-- TASK SET --
**1)** Copy the text on adherence to gastric intestinal metaplasia guidelines word for word, from "The location of" up to and including "[25] [26] [27].".
**2)** Carry on the text on adherence to gastric intestinal metaplasia guidelines, starting right after its final sentence.

Top of SOURCE TEXT

Nevertheless, several recurring barriers to adherence could be pinpointed, affecting various aspects of guideline implementation. The limited application of virtual chromoendoscopy, as well as endoscopic and histopathological staging systems, can be attributed to several factors, including high costs, the need for specialized training, and the perception that these techniques are more time-consuming than standard methods [17] [18]. Although narrow-band imaging (NBI) has demonstrated superior accuracy in detecting IM, with minimal additional time investment and improved cost-effectiveness, its adoption remains inconsistent [19] [20] [21]. Similarly, promising endoscopic staging systems such as the Kimura–Takemoto and EGGIM systems remain underutilized. The limited use of the Kimura–Takemoto system may be partly explained by regional disparities: while it is widely used in some East Asian countries, it is less common in other parts of the world [22]. The EGGIM score, introduced in 2016, is still relatively new, which may explain the limited familiarity with this staging system [20] [23]. These findings suggest that targeted educational initiatives and increased resource allocation could facilitate the broader adoption of these advanced endoscopic and histopathological techniques.
While overall biopsy protocol adherence has improved, challenges remain in standardization and documentation. Our results are consistent with, but slightly higher than, studies from 2023 and 2021 across three and 10 European centers, respectively [10] [24]. In the 2021 study, biopsies were taken in 56.6% of cases, with higher rates in MAPS-adherent centers (68.1%) than in those following the Sydney classification (46.0%) [24]. The second study reported a 68% compliance rate for random biopsies [10]; notably, in 8% of cases, biopsy location was undetermined. In our study, adherence to random biopsies increased in four centers, and adherence to incisura biopsies improved in six centers, with four centers achieving rates exceeding 90% by 2022/2023. This aligns with a 2018 Italian survey that also reported a 90% adherence rate to the MAPS biopsy protocol [9]. Additionally, adherence to obtaining biopsies from two sites improved in seven centers. Although high adherence to the biopsy protocols was observed, nonadherance in biopsy handling persisted, with some samples from different gastric regions being pooled together, instead of being placed in separate containers.
The location of GIM is crucial for surveillance recommendations, as it directly influences risk assessment. Additionally, GIM subtyping is of particular importance, as the incomplete subtype has been associated with a higher risk of progression to gastric cancer. Subtyping was successfully implemented, showing notable improvement in five centers; however, in the remaining four centers, its usage remained below 1%. These gaps are more likely due to a lack of routine endoscopic and pathological implementation, rather than financial or training constraints, as research indicates that subtyping is relatively simple, requires minimal cost and effort, and is well within the capabilities of trained pathologists [25] [26] [27].

Bottom of SOURCE TEXT
Top of STORED DATA

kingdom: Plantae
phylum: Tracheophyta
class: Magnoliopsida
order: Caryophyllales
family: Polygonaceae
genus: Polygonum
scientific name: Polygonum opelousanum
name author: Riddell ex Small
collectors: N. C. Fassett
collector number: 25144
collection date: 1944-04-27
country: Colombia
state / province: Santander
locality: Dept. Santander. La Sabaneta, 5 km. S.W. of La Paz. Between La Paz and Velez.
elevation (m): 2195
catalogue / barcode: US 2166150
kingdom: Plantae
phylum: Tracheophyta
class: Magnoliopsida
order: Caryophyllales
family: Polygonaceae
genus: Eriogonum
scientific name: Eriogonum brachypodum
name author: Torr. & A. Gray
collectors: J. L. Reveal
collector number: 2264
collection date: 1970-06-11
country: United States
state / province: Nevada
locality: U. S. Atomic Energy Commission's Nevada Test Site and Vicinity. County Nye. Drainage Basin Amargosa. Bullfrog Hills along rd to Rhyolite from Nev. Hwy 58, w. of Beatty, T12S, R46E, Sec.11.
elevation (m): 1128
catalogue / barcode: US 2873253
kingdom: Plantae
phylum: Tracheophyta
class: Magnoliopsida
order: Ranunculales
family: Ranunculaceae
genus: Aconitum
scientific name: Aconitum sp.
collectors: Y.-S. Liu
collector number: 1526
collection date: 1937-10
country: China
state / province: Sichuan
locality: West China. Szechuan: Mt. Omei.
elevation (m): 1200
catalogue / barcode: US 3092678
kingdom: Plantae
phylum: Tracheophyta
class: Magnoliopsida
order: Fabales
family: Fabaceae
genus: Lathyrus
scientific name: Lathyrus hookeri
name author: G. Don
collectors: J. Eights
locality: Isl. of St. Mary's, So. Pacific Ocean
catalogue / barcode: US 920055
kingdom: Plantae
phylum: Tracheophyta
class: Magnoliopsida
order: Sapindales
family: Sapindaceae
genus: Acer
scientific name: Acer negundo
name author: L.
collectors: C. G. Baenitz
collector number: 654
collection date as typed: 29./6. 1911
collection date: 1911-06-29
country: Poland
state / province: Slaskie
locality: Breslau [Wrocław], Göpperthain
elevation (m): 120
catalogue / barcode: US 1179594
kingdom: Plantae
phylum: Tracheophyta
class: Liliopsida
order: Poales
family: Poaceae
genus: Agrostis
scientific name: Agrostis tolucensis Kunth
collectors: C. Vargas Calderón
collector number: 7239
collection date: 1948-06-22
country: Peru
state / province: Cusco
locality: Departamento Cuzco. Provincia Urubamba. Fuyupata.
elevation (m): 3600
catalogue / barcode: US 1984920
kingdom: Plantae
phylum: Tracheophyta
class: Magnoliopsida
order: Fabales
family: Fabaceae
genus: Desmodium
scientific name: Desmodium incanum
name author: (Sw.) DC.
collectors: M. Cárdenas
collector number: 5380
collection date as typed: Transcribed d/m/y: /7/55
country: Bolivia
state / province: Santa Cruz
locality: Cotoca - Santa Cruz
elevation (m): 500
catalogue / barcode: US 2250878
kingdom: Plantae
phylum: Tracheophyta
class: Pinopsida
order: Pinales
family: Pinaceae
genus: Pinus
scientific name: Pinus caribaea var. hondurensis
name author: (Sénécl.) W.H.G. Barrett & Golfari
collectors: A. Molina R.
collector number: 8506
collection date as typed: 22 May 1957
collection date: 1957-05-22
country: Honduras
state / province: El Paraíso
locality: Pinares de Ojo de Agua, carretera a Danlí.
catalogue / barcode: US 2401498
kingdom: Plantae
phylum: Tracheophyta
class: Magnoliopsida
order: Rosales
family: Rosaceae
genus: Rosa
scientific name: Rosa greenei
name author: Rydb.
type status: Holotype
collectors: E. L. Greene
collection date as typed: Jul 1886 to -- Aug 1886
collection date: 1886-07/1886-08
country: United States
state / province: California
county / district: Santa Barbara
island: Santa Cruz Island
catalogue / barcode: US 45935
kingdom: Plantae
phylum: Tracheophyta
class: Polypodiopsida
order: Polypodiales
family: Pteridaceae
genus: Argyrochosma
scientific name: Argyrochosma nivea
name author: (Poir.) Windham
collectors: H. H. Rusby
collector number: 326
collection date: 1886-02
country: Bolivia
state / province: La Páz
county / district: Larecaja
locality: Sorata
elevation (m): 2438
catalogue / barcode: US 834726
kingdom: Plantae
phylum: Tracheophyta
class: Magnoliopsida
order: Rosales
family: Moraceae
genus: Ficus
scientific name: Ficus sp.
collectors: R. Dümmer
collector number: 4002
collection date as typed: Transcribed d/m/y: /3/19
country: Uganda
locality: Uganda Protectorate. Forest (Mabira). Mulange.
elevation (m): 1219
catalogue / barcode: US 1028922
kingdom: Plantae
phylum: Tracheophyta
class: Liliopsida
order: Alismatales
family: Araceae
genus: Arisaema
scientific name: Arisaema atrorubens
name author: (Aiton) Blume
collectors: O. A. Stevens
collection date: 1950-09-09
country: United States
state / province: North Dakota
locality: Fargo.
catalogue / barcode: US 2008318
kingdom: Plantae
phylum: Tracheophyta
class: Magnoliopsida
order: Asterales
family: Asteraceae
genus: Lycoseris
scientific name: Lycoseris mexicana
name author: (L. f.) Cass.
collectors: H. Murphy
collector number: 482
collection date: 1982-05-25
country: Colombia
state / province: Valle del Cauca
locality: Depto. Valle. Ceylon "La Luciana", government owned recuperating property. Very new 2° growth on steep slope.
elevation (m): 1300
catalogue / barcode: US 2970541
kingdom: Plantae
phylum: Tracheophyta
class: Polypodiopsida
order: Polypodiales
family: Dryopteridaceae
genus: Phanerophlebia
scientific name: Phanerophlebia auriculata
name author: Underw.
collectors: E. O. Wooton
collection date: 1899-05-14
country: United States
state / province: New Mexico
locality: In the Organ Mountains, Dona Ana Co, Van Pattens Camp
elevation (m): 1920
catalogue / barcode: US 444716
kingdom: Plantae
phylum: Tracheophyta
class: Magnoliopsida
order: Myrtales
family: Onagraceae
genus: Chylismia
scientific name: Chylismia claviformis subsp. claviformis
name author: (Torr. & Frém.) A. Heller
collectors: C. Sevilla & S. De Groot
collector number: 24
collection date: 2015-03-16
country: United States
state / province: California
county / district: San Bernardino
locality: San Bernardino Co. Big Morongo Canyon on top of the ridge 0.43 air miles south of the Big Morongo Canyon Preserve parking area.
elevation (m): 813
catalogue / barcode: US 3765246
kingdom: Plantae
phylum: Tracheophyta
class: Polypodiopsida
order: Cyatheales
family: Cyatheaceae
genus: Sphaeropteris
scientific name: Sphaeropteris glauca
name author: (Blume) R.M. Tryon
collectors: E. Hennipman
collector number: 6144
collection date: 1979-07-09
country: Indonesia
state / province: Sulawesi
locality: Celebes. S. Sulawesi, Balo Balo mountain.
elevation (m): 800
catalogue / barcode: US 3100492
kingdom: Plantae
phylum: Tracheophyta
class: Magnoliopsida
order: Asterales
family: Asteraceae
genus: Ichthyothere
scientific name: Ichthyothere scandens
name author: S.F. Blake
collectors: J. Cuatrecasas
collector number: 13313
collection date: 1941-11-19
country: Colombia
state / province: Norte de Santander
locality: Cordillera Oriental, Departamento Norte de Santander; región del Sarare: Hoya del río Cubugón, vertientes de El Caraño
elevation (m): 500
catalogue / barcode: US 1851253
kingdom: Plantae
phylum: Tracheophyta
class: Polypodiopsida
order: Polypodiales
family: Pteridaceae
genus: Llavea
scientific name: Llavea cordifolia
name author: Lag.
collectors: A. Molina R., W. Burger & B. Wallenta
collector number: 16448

Bottom of STORED DATA

-- RESPONSES TO THE TASKS --
**1)**
The location of GIM is crucial for surveillance recommendations, as it directly influences risk assessment. Additionally, GIM subtyping is of particular importance, as the incomplete subtype has been associated with a higher risk of progression to gastric cancer. Subtyping was successfully implemented, showing notable improvement in five centers; however, in the remaining four centers, its usage remained below 1%. These gaps are more likely due to a lack of routine endoscopic and pathological implementation, rather than financial or training constraints, as research indicates that subtyping is relatively simple, requires minimal cost and effort, and is well within the capabilities of trained pathologists [25] [26] [27].

**2)**
Surveillance endoscopy, critical for early gastric cancer detection, increased in four out of seven centers, but adherence rates stayed suboptimal. Similar trends were seen in a study from the UK and the Netherlands, which showed that adequate surveillance was applied in only 54.3% of patients with GIM or gastric atrophy [10]. Adherence to follow-up guidelines may be hindered by several factors, including poor communication about the importance of surveillance, limited access to endoscopic services, and patient-related barriers such as noncompliance or logistical challenges. Additionally, it is still unclear whether gastroenterologists consistently understand and apply the recommended surveillance intervals. Awareness of key gastric cancer risk factors – such as country of origin, autoimmune gastritis, and family history – may also be lacking, potentially leading to suboptimal risk stratification and surveillance recommendations.
To our knowledge, this is the first study to evaluate adherence to the recommendations included in the MAPS guidelines, covering both histopathological and upper GI endoscopic protocols. Although our study focuses on MAPS guideline adherence, rather than treatment outcomes for the patients, the existing literature clearly shows that following endoscopic and histopathological protocols improves early detection of preneoplastic conditions, ultimately reducing gastric cancer mortality [10] [25]. The observed improvements in adherence are a crucial step toward better healthcare, though the direct clinical impact requires further investigation.
Several limitations to our study should be noted. Variability in data availability and sample sizes may have influenced our analysis. Additionally, two centers lacked data for 2010/2011 and, although they demonstrated high adherence rates during the other two periods, they could not be included in the analysis comparing pre- and post-MAPS. Moreover, self-reported adherence could have resulted in either an over- or underestimation. Potential variability in endoscopist practices within centers may also have influenced adherence, differing by indication, with surveillance endoscopists likely more trained and motivated than those in dyspepsia settings.
The nine included centers may not fully represent European healthcare settings – one of the centers for example was located in Eastern Europe – which may limit generalizability. Our findings might not fully reflect adherence behaviors or clinical challenges in areas with different disease prevalences or healthcare infrastructures. However, the inclusion of centers with similar findings despite having lower prevalences of gastric precancerous conditions suggests that prevalence may not play a significant role in adherence to guidelines. Differences in data collection methods and unmeasured factors, such as healthcare policies and patient demographics, may also have affected adherence levels.
Although guideline adherence is the focus of this study, it is important to acknowledge that guidelines must be not only followed, but also applied appropriately. This study does not evaluate the adequacy or clinical effectiveness of adherence. Future research should aim to assess whether adherence leads to improved clinical outcomes, such as earlier detection of gastric cancer or improved survival rates. Notably, the relatively low rate of centers willing to participate in this study (42.9%) may have introduced selection bias, as centers that agreed to participate might be more motivated to collect data or be more familiar with guideline implementation. This may also suggest that, in those centers not participating or other centers not included, some of the results may be worse, which fundamentally supports the need for continuous educational efforts.
Moreover, although improvements over time align with the MAPS publication dates, causality cannot be confirmed. Other factors, such as national policy changes, local quality initiatives, or the availability of technology, could also explain the observed changes.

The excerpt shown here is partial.